I came to Bornean sun bear conservation centre (bsbcc) in October, 2013 after quitting pills for anxiety and realising I needed a different life than the one where my ex-boyfriend beat me for 6 months. I realised how much I had lost when I ran away from him in the summer of 2010.
I always knew I wanted to work with animals, but how, I didn’t know. I had completed an animal keeper education in August 2010, but I felt that it was against my values. The hairs on the back of my neck stood up when I was in a zoo or animal park and I felt that I wanted something greater than who I am as a person.
In 2013 I woke up one day and I couldn’t look myself in the eyes and I chose to follow my dream of becoming a volunteer and visit the jungle. Before leaving, I had to attend a language school to learn English and become more self secure, as I hadn’t spoken English since school. So that is what I did, because I was ready for a big change in my life.
As I arrived at the place, I was shown around and the first bear I saw was a blind, crippled male bear with skin issues called Gutuk. Gutuk had been subjected to great suffering from a person who had taken his rights from him. Here my heart beat like never before I had found home.
Every time I walked past Gutuk, I saw myself sitting in its place and was blinded to my own inner pain I hid from the outside. I could feel his pain, because I was caught in a prison of pain in 27 and up to the 30 years of oppression, abuse, of having to fit in, mental health, physical pain and never could do well in the eyes of others. I have felt silent and let people in my life make me upset.

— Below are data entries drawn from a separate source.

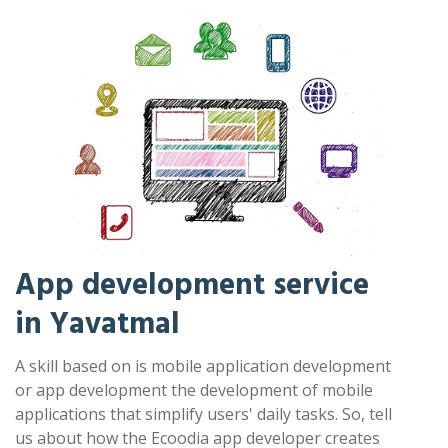
App development service
in Yavatmal
A skill based on is mobile application development
or app development the development of mobile
applications that simplify users' daily tasks. So, tell
us about how the Ecoodia app developer creates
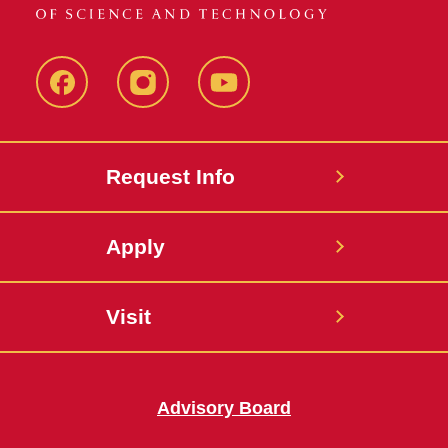
Facebook
Instagram
YouTube
Request Info
Apply
Visit
Advisory Board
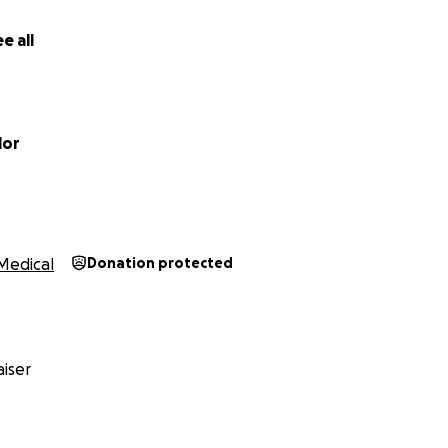
here are no other crowdfunding request...
e all
al Lovett's page.
lor
Medical
Donation protected
iser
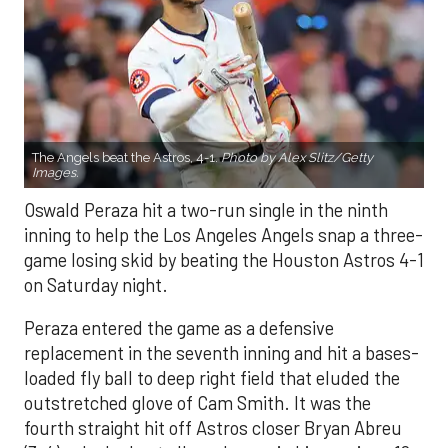
The Angels beat the Astros, 4-1.
Photo by Alex Slitz/Getty
Images.
Oswald Peraza hit a two-run single in the ninth
inning to help the Los Angeles Angels snap a three-
game losing skid by beating the Houston Astros 4-1
on Saturday night.
Peraza entered the game as a defensive
replacement in the seventh inning and hit a bases-
loaded fly ball to deep right field that eluded the
outstretched glove of Cam Smith. It was the
fourth straight hit off Astros closer Bryan Abreu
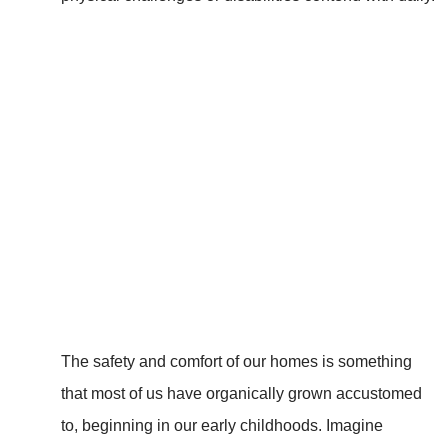
The safety and comfort of our homes is something
that most of us have organically grown accustomed
to, beginning in our early childhoods. Imagine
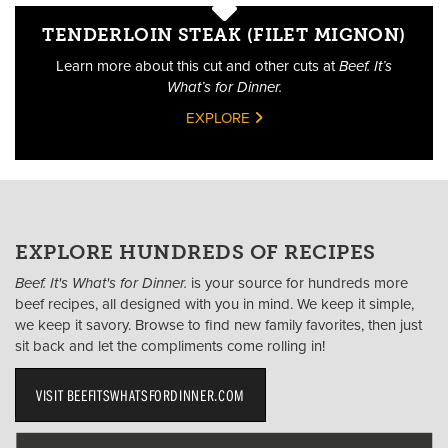
TENDERLOIN STEAK (FILET MIGNON)
Learn more about this cut and other cuts at
Beef. It’s
What’s for Dinner.
EXPLORE
EXPLORE HUNDREDS OF RECIPES
Beef. It's What's for Dinner.
is your source for hundreds more
beef recipes, all designed with you in mind. We keep it simple,
we keep it savory. Browse to find new family favorites, then just
sit back and let the compliments come rolling in!
VISIT BEEFITSWHATSFORDINNER.COM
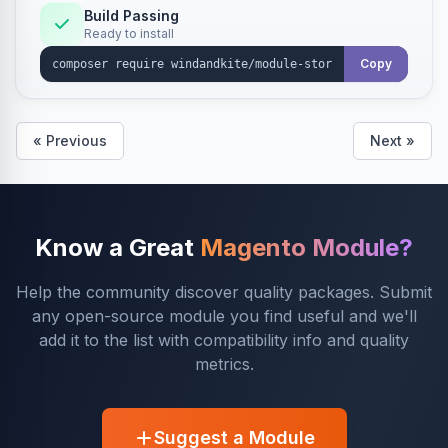
Build Passing
Ready to install
Copy
« Previous
Next »
Know a Great
Magento Module?
Help the community discover quality packages. Submit
any open-source module you find useful and we'll
add it to the list with compatibility info and quality
metrics.
Suggest a Module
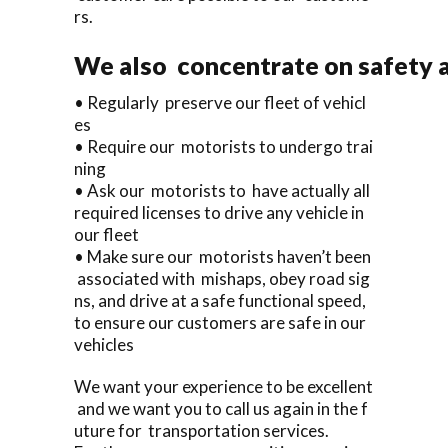
rs.
We also concentrate on safety a
• Regularly preserve our fleet of vehicl
es
• Require our motorists to undergo trai
ning
• Ask our motorists to have actually all
required licenses to drive any vehicle in
our fleet
• Make sure our motorists haven’t been
associated with mishaps, obey road sig
ns, and drive at a safe functional speed,
to ensure our customers are safe in our
vehicles
We want your experience to be excellent
and we want you to call us again in the f
uture for transportation services.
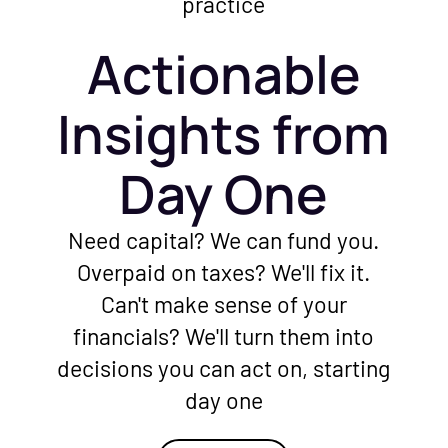
Actionable
Insights from
Day One
Need capital? We can fund you.
Overpaid on taxes? We'll fix it.
Can't make sense of your
financials? We'll turn them into
decisions you can act on, starting
day one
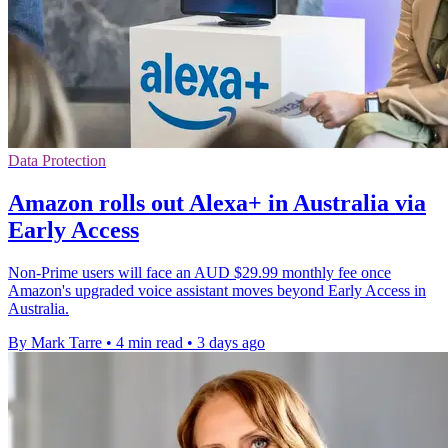
Data Protection
Amazon rolls out Alexa+ in Australia via
Early Access
Non-Prime users will face an AUD $29.99 monthly fee once
Amazon's upgraded voice assistant moves beyond Early Access in
Australia.
By Mark Tarre
•
4 min read
•
3 days ago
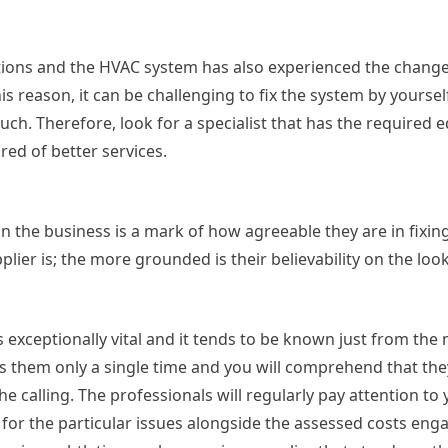
tions and the HVAC system has also experienced the change
is reason, it can be challenging to fix the system by yourse
ch. Therefore, look for a specialist that has the required
ed of better services.
n the business is a mark of how agreeable they are in fixin
ier is; the more grounded is their believability on the loo
is exceptionally vital and it tends to be known just from the
ss them only a single time and you will comprehend that th
e calling. The professionals will regularly pay attention to 
or the particular issues alongside the assessed costs eng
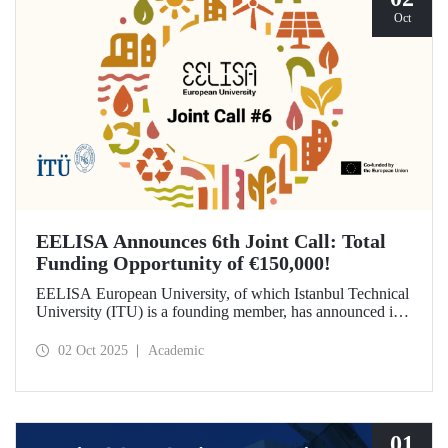
Oct
EELISA Announces 6th Joint Call: Total
Funding Opportunity of €150,000!
EELISA European University, of which Istanbul Technical
University (ITU) is a founding member, has announced its
6th Joint Call to promote international collaborations. This
call aims to provide a total of €150,000 in funding for
02 Oct 2025
Academic
innovative projects that will create a high impact. The
maximum support amount per project has been set at
€12,000.
01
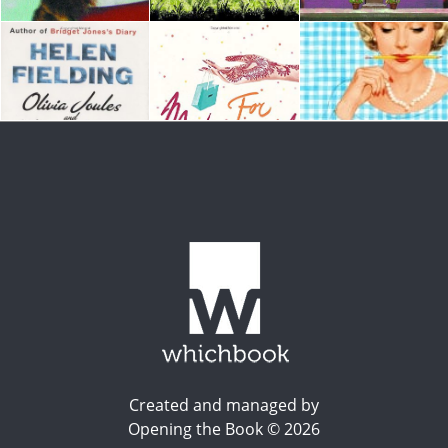
Created and managed by
Opening the Book © 2026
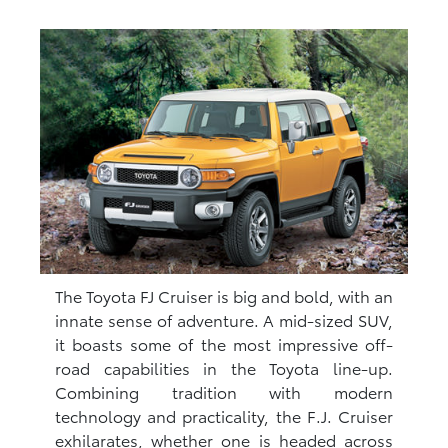
The Toyota FJ Cruiser is big and bold, with an
innate sense of adventure. A mid-sized SUV,
it boasts some of the most impressive off-
road capabilities in the Toyota line-up.
Combining tradition with modern
technology and practicality, the F.J. Cruiser
exhilarates, whether one is headed across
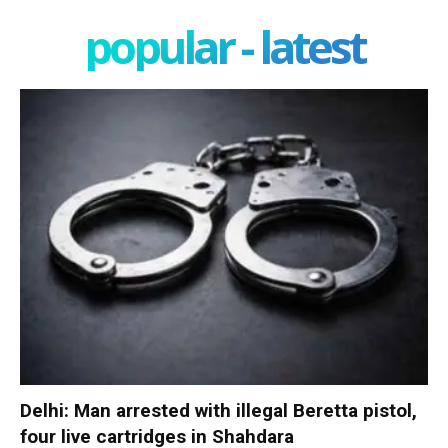
popular - latest
Delhi: Man arrested with illegal Beretta pistol,
four live cartridges in Shahdara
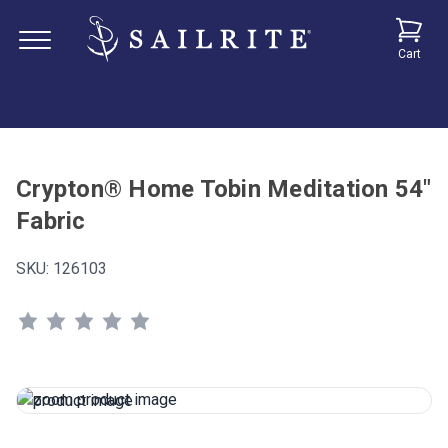
Cart
Crypton® Home Tobin Meditation 54"
Fabric
SKU:
126103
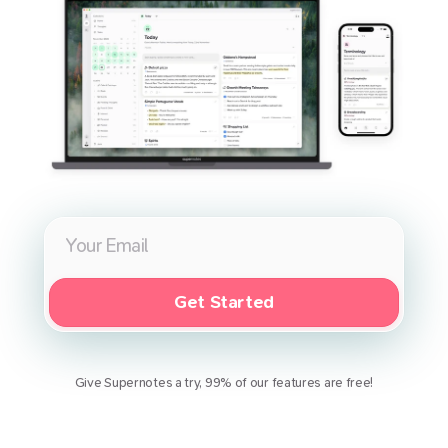
Get Started
Give Supernotes a try, 99% of our features are free!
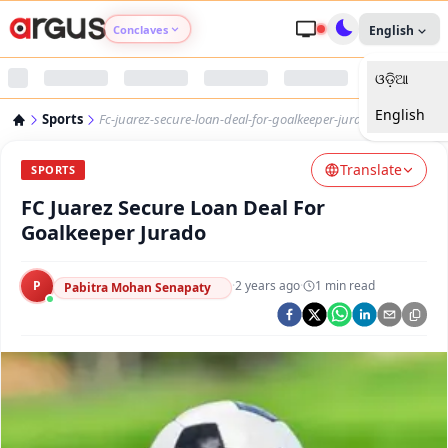
Conclaves
English
ଓଡ଼ିଆ
Argus Agri Vikas
English
Sports
Fc-juarez-secure-loan-deal-for-goalkeeper-jurado
Argus Nari Shakti
Translate
SPORTS
Argus Education Next
FC Juarez Secure Loan Deal For
Goalkeeper Jurado
Argus Health Connect
P
·
2 years ago
·
1
min read
Pabitra Mohan Senapaty
Argus Swaad Odisha
Argus Chalo Dekhein Apna Desh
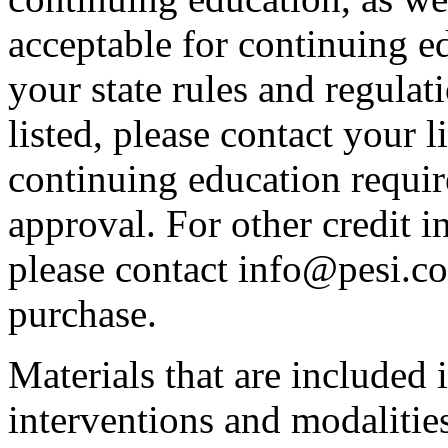
acceptable for continuing ed
your state rules and regulati
listed, please contact your 
continuing education requir
approval. For other credit i
please contact info@pesi.c
purchase.
Materials that are included 
interventions and modalitie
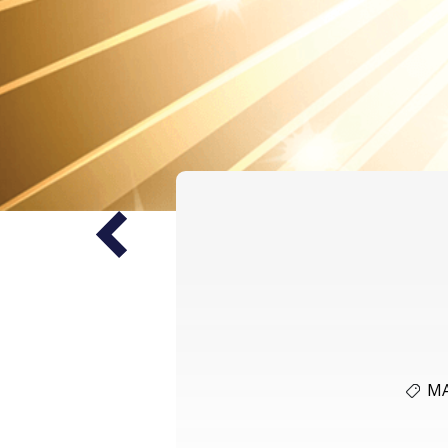
Prev
M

Gutuk was the turning point of my life. What I did not know was how hard that trip would be for me, working with my dream. I have not given up on the feeling I felt at that time. Today, 13.03.2018 I believe I have been put on this earth to be the champion of wild animals and there has been a reason for having the wretched past, because it prepared me to be a fighter and now I can hold a lot of adversity. I’m ready to go all the way and I know I’ll make huge changes in the world as we know it today.
Take care out there, for here I come and I will do all that is needed to give the rights back to the wild animals, because they are the ones I work for.
I thank Gutuk, who is unfortunately dead today for opening the door to my hidden life’s purpose.
I hope this blog post makes you stop just this second while reading this post, getting an awareness of your heart, how good is your connection to it and do you feel like you are living according to your heart’s values?